Graduate school makes me feel stupid. No, seriously. I’ve been mulling on this thought for a while and have come to the conclusion that I am unable to state many concrete “facts” because, apparently, they are not so much facts as they are highly significant statistical values/correlations/coincidences.
In undergrad we are all so focused on the next higher thing, such as graduate school, that learning is really a euphemism for cram-everything-you-think-the-teacher-is-going-to-test-on than actually retaining, understanding, and utilizing that information. That last sentence was a gross over-generalization because I’ve had many classes where I was so interested in the subject that I would willingly spend my free time learning more about it, or going to my professor’s offices and hashing out my thoughts. But, for the most part, it was really just about memorization.
I’ve found that grad school isn’t so much about memorization (though there is a fair share of that) but really more about figuring out how to think about a subject. It’s a transition time from absorbing information to integrating what you’ve learned from several fields and applying it. I was, and still am, overwhelmed when I think about the vast complexity of public health. Things are no longer linear. They are most definitely webbed. For example, obesity research can’t really be complete without considering the basic sciences, genetics, the community layout, health behavior, food policy, the food industry, media, advertising, as well as many many others. All these things interact with each other to ultimately produce the myriad of body shapes we see. There is no one thing to pin obesity on so this makes public health prevention and intervention so much more important and, yet, so much more frustrating because there is no clear-cut answer to solve this ballooning concern.

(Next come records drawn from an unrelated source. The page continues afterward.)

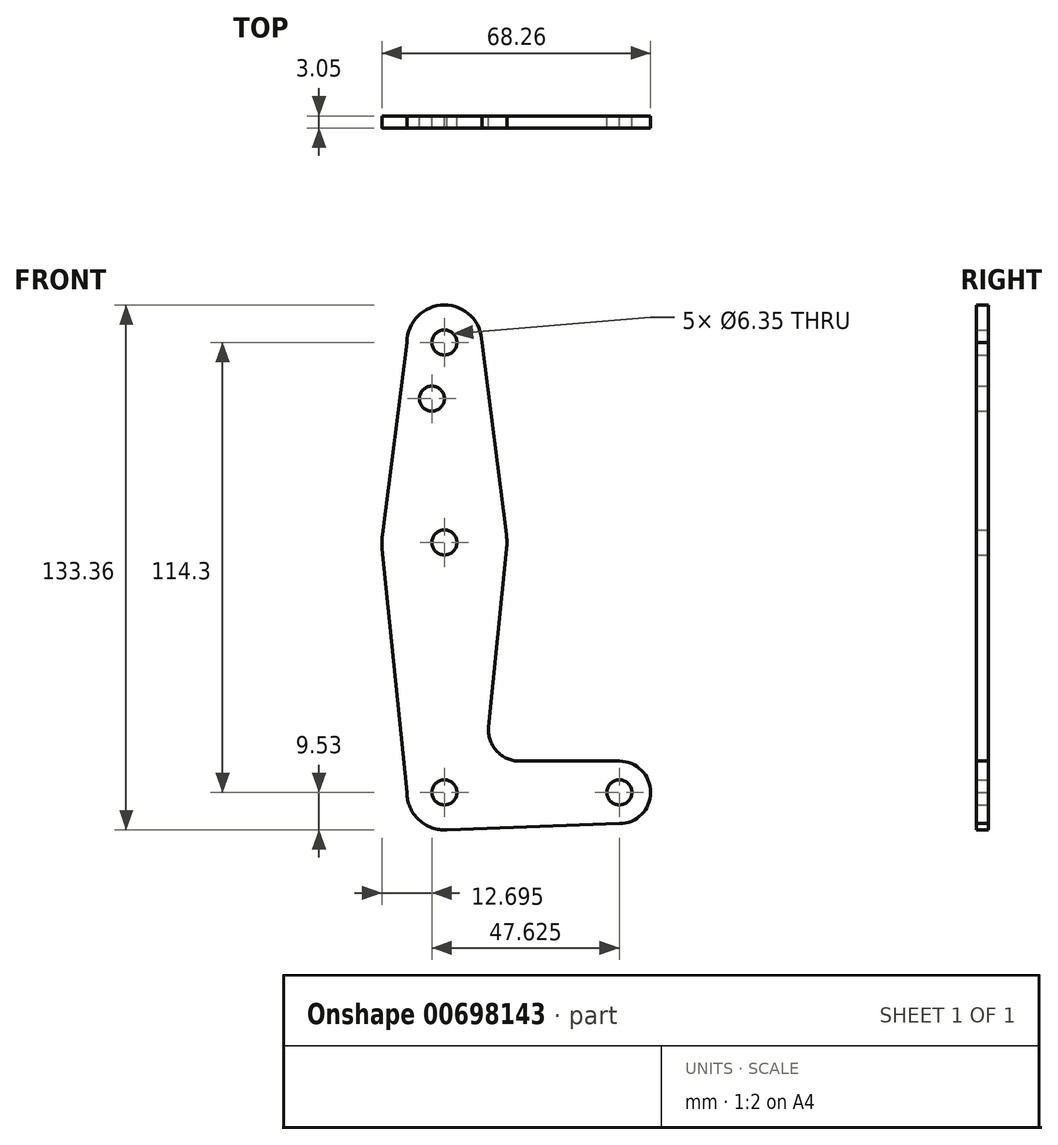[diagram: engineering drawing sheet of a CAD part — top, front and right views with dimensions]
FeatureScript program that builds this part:
annotation { "Feature Type Name" : "Feature", "Feature Type Description" : "" }
export const myFeature = defineFeature(function(context is Context, id is Id, definition is map)
    precondition{}
    {
        {
            var Q0;
            Q0=qCreatedBy(makeId("Front.planeOp"),FACE);
            var sketch = newSketch(context, id + "F0", { "sketchPlane" : qUnion([Q0])});
            skCircle(sketch, "E0", {"center": v(0, 0) * mm, "radius": 9.53 * mm});
            skLineSegment(sketch, "E1", {"start": v(0, 0) * mm, "end": v(0, 114.3) * mm});
            skCircle(sketch, "E2", {"center": v(0, 114.3) * mm, "radius": 9.53 * mm});
            skCircle(sketch, "E3", {"center": v(0, 63.5) * mm, "radius": 15.88 * mm});
            skCircle(sketch, "E4", {"center": v(44.45, 0) * mm, "radius": 7.94 * mm});
            skLineSegment(sketch, "E5", {"start": v(0, 0) * mm, "end": v(44.45, 0) * mm});
            skLineSegment(sketch, "E6", {"start": v(19.12, 7.94) * mm, "end": v(44.45, 7.94) * mm});
            skLineSegment(sketch, "E7", {"start": v(0, -9.52) * mm, "end": v(44.45, -7.94) * mm});
            skCircle(sketch, "E8", {"center": v(0, 114.3) * mm, "radius": 3.18 * mm});
            skCircle(sketch, "E9", {"center": v(0, 63.5) * mm, "radius": 3.18 * mm});
            skCircle(sketch, "E10", {"center": v(0, 0) * mm, "radius": 3.18 * mm});
            skCircle(sketch, "E11", {"center": v(44.45, 0) * mm, "radius": 3.18 * mm});
            skLineSegment(sketch, "E12", {"start": v(-9.53, 114.3) * mm, "end": v(-15.75, 65.5) * mm});
            skLineSegment(sketch, "E13", {"start": v(-9.53, 0) * mm, "end": v(-15.8, 61.9) * mm});
            skLineSegment(sketch, "E14", {"start": v(11.22, 16.69) * mm, "end": v(15.8, 61.9) * mm});
            skLineSegment(sketch, "E15", {"start": v(9.53, 114.3) * mm, "end": v(15.75, 65.5) * mm});
            skArc(sketch, "E16.filletArc", {"start": v(11.22, 16.69) * mm, "mid": v(13.23, 10.56) * mm, "end": v(19.12, 7.94) * mm});
            skCircle(sketch, "E17", {"center": v(-3.18, 100.03) * mm, "radius": 3.18 * mm});
            skSolve(sketch);
        }
        {
            var Q0;
            Q0 = qSketchRegion(id + "F0", true);
            var Q1;
            {var subQ0=sQuery(id+"F0.wireOp",EDGE,"E1");var subQ1=sQuery(id+"F0.wireOp",EDGE,"E0");var subQ2=makeQuery(id+"F0.imprint","INTERSECT",VERTEX,{"derivedFrom":[subQ1,subQ0]});Q1=makeQuery(id+"F0.imprint","IMPRINT",FACE,{"disambiguationData":[TD([[makeQuery(id+"F0.imprint","IMPRINT",EDGE,{"disambiguationData":[TD([[subQ2,1.0]])],"derivedFrom":subQ1}),1.0]])]});}
            extrude(context, id + "F1", {"entities" : qUnion([Q0, Q1]), "depth" : 3.05 * mm, "offsetDistance" : 25.4 * mm});
        }
    });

Because of these complexities, whenever I start thinking about a public health issue my brain immediately wants to shut down because I think I cannot possibly keep all those thoughts separate and yet meld them together without it all becoming a mess. I kind of feel like grad school is meant to bring you down only so that you can re-learn how to use your brain. I remember being told that graduate school teaches you how to learn whereas undergrad teaches you how to memorize. I can vouch for that statement right now. I’ve been feeling pretty dumb lately but hopefully this only means that I am on the right track.